**Directions**
Drop the pictures and restate the rest of the listing word for word.

[Opening Dataset section section]

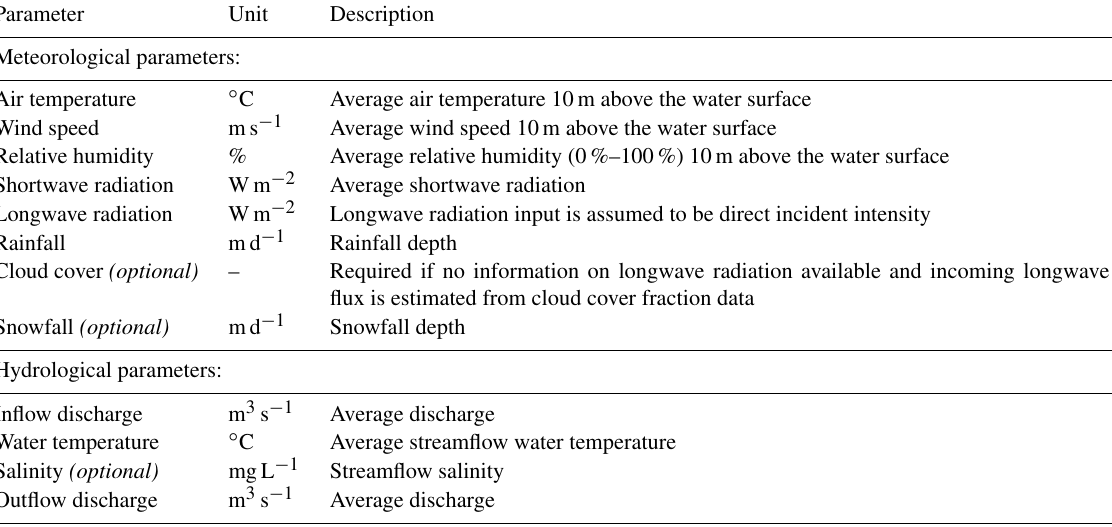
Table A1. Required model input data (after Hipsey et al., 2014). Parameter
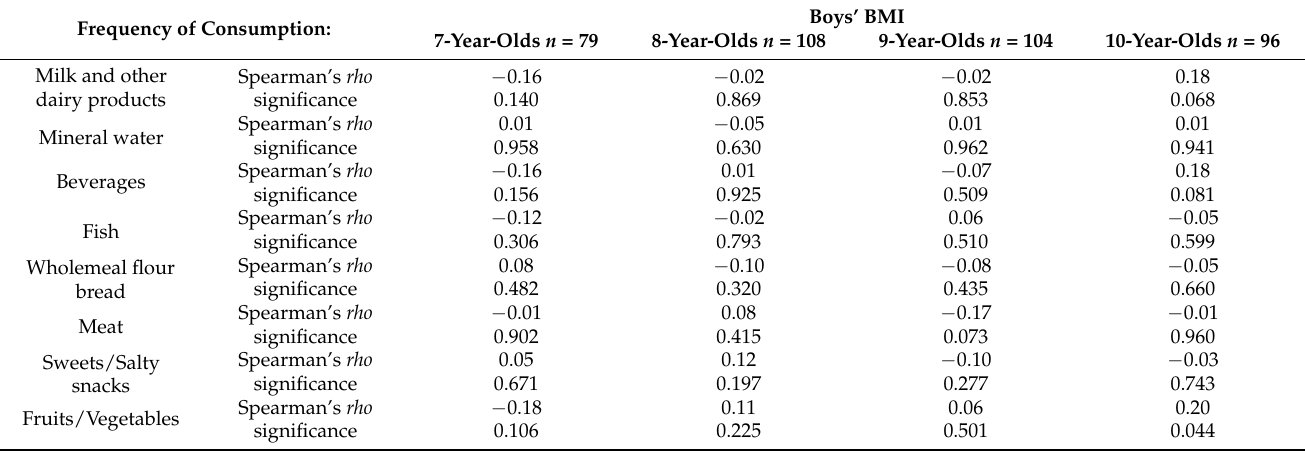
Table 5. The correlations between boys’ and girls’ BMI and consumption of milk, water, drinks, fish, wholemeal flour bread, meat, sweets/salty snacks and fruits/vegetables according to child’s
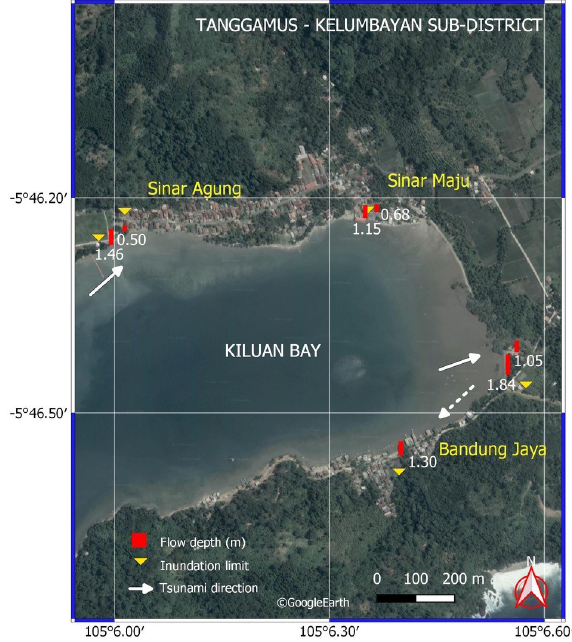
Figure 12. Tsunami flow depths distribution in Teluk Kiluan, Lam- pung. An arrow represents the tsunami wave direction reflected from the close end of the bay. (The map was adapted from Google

[Closing Dataset section section]

**Result below**
Table A1. Required model input data (after Hipsey et al., 2014). Parameter
Table 5. The correlations between boys’ and girls’ BMI and consumption of milk, water, drinks, fish, wholemeal flour bread, meat, sweets/salty snacks and fruits/vegetables according to child’s
Figure 12. Tsunami flow depths distribution in Teluk Kiluan, Lam- pung. An arrow represents the tsunami wave direction reflected from the close end of the bay. (The map was adapted from Google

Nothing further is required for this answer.